Extract and repeat, word for word, the entries between the line holding "around shifts and availability" and the line holding "make it easy for employees to access", inclusive.
Segment Start: Source material
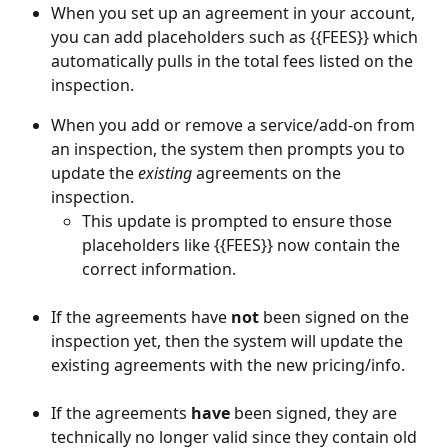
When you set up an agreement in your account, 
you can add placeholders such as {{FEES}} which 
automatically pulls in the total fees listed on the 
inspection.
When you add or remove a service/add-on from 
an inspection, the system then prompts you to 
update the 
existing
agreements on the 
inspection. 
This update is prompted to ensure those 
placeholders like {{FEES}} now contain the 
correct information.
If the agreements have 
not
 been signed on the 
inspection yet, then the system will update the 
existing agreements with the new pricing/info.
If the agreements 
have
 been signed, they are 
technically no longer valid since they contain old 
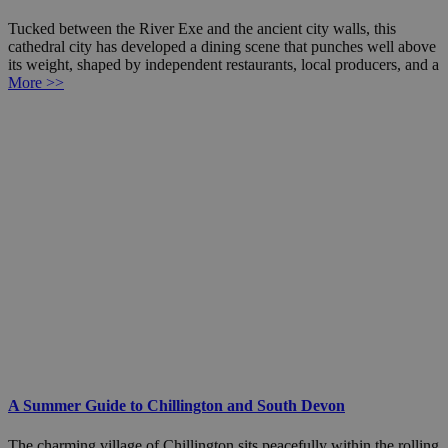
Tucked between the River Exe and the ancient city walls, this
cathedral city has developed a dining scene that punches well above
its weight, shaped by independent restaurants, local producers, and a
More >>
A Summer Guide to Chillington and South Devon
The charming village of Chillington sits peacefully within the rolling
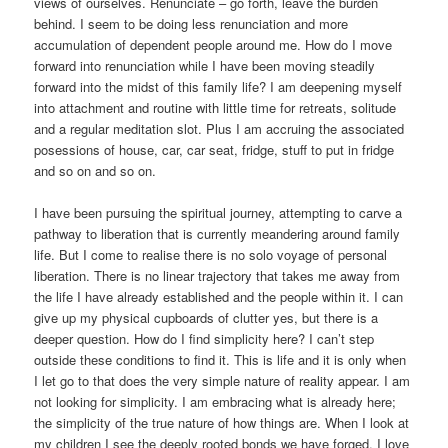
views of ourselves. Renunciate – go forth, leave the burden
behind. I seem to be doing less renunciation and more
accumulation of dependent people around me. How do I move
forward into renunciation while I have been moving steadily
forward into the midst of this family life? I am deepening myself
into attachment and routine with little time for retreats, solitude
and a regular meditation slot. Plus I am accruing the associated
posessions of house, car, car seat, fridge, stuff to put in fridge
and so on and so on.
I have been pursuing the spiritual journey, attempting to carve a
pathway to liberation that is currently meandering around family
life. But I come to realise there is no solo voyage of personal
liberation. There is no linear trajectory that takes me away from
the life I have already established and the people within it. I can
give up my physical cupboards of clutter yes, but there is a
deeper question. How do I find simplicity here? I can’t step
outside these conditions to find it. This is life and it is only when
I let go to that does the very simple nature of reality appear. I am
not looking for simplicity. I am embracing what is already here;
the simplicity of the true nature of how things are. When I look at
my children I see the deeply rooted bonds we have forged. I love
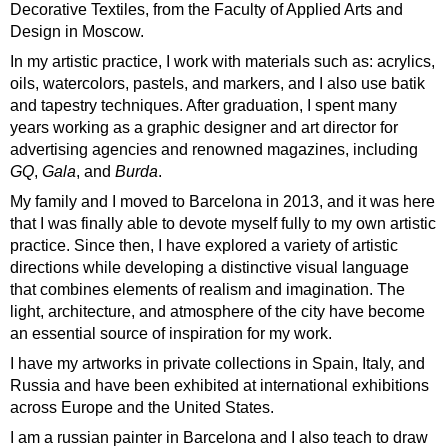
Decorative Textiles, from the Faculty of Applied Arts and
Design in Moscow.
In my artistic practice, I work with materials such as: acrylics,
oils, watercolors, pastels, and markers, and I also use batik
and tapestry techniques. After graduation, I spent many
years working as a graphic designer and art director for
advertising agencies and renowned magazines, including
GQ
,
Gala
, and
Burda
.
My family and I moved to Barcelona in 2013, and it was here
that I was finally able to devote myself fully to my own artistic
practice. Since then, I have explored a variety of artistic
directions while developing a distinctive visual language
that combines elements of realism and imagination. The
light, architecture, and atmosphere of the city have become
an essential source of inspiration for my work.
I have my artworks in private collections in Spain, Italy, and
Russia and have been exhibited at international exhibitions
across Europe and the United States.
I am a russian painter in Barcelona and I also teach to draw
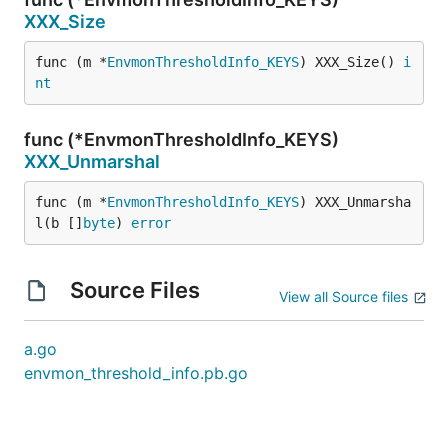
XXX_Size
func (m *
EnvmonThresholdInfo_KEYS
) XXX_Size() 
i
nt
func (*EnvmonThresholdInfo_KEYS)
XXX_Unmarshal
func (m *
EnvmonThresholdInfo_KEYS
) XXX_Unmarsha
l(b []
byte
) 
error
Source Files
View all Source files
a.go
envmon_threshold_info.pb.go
Segment End: Source material
Segment Start: Source material
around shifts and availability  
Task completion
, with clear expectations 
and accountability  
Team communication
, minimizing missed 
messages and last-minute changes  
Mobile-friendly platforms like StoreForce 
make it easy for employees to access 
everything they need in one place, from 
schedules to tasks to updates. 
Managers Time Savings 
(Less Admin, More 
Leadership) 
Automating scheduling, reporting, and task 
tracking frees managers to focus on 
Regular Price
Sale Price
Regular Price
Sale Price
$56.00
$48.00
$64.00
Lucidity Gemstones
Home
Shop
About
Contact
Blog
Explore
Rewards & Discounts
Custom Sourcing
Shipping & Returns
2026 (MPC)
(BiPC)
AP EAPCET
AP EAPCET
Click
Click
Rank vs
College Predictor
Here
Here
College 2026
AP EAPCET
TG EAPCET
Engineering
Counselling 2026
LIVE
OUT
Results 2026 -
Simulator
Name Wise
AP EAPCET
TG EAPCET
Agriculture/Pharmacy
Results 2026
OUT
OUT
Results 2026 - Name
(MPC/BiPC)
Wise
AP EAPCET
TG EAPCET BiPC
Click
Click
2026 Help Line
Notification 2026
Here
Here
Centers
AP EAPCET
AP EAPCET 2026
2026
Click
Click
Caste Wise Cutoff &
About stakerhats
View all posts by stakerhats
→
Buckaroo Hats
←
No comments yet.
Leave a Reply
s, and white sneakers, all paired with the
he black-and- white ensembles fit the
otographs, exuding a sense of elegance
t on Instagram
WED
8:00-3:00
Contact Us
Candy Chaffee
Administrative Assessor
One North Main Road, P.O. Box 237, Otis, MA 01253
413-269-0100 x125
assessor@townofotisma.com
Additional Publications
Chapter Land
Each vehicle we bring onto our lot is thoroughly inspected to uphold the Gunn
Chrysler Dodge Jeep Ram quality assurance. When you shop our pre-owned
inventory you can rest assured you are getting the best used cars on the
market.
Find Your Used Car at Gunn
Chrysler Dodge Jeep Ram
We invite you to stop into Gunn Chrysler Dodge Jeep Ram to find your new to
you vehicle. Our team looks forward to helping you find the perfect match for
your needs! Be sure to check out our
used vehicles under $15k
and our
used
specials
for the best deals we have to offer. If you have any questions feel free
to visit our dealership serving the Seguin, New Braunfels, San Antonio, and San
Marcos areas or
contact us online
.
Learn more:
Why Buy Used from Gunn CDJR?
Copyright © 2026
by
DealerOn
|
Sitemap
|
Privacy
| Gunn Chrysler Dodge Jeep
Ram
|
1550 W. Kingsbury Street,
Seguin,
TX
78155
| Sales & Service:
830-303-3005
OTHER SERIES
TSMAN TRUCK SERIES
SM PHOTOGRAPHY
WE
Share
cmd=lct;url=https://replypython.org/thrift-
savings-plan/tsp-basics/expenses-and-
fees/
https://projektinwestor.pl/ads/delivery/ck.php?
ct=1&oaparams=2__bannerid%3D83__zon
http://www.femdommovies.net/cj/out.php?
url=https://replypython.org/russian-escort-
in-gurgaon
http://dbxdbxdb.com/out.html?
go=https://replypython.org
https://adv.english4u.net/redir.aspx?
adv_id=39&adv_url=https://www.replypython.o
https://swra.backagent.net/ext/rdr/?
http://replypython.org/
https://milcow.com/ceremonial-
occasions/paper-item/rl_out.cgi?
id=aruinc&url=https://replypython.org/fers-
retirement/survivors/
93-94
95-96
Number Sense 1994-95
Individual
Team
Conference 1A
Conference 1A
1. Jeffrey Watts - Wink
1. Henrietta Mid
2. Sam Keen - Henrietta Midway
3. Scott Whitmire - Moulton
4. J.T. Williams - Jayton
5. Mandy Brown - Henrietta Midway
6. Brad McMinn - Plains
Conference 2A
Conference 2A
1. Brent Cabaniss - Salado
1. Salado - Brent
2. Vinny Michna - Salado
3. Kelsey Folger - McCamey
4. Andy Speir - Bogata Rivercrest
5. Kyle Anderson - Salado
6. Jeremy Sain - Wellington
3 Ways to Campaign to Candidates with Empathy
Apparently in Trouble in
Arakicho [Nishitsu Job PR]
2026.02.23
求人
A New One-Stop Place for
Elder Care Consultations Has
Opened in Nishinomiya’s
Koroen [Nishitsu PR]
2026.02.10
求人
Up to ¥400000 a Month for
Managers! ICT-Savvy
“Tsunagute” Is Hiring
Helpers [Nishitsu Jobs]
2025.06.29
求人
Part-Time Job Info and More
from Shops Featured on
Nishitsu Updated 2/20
Segment End: Source material
Segment Start: Source material
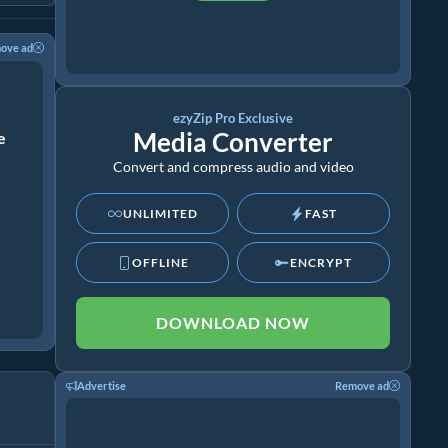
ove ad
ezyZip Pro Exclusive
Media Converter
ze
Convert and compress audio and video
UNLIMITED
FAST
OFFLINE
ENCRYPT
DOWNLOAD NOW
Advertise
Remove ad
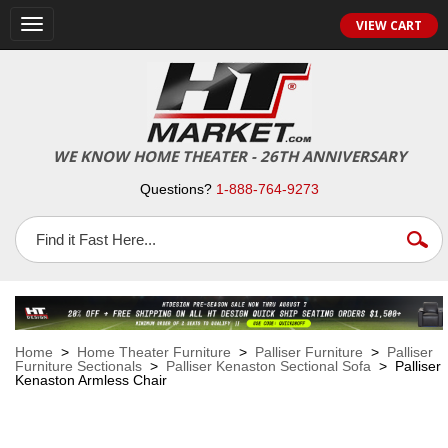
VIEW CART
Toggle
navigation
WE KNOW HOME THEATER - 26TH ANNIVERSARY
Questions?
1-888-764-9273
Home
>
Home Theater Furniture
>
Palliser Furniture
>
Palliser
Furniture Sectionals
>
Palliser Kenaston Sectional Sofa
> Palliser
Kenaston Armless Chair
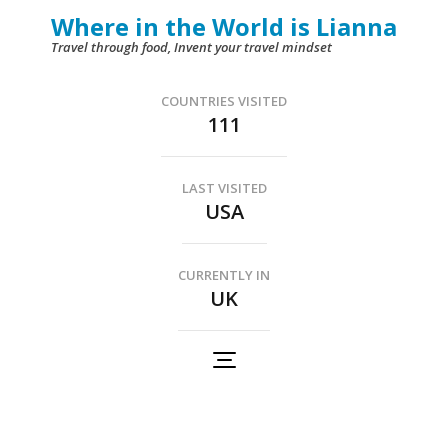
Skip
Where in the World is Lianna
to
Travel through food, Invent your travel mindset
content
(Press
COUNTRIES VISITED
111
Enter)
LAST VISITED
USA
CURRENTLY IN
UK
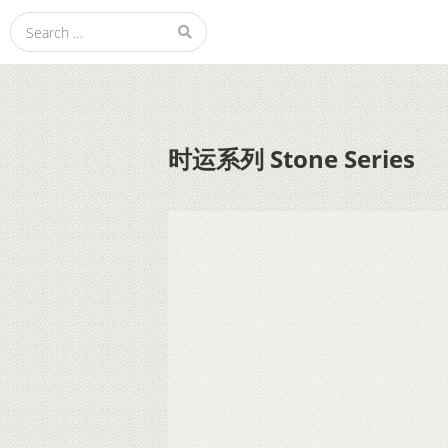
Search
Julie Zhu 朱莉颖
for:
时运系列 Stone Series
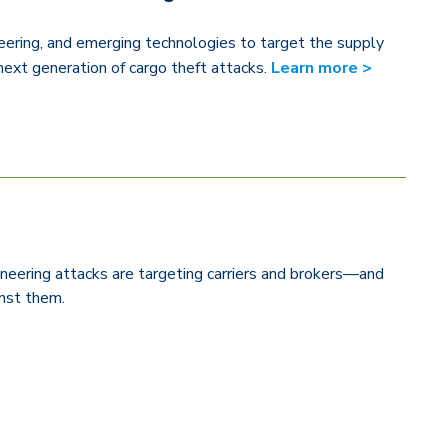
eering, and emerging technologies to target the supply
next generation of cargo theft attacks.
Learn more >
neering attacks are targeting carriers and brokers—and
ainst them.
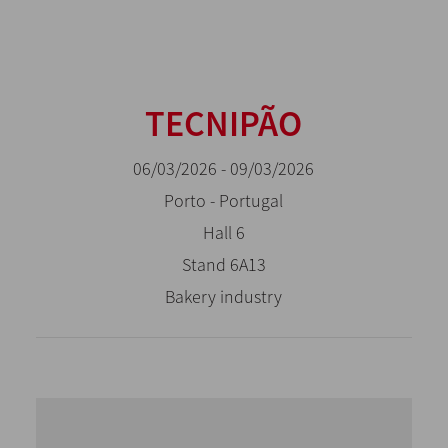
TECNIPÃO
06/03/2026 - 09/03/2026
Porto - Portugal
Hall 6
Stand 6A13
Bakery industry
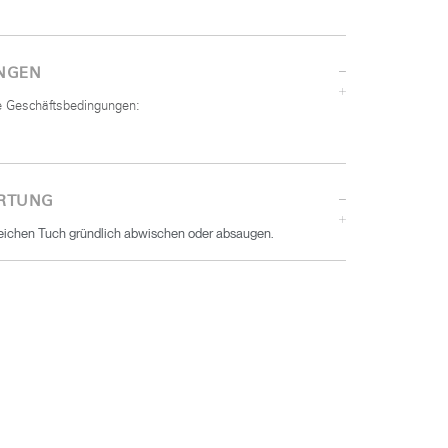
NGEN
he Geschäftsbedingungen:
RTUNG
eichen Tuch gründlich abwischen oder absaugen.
Segment End: Source material
Solution to this exercise:
around shifts and availability  
Task completion
, with clear expectations 
and accountability  
Team communication
, minimizing missed 
messages and last-minute changes  
Mobile-friendly platforms like StoreForce 
make it easy for employees to access 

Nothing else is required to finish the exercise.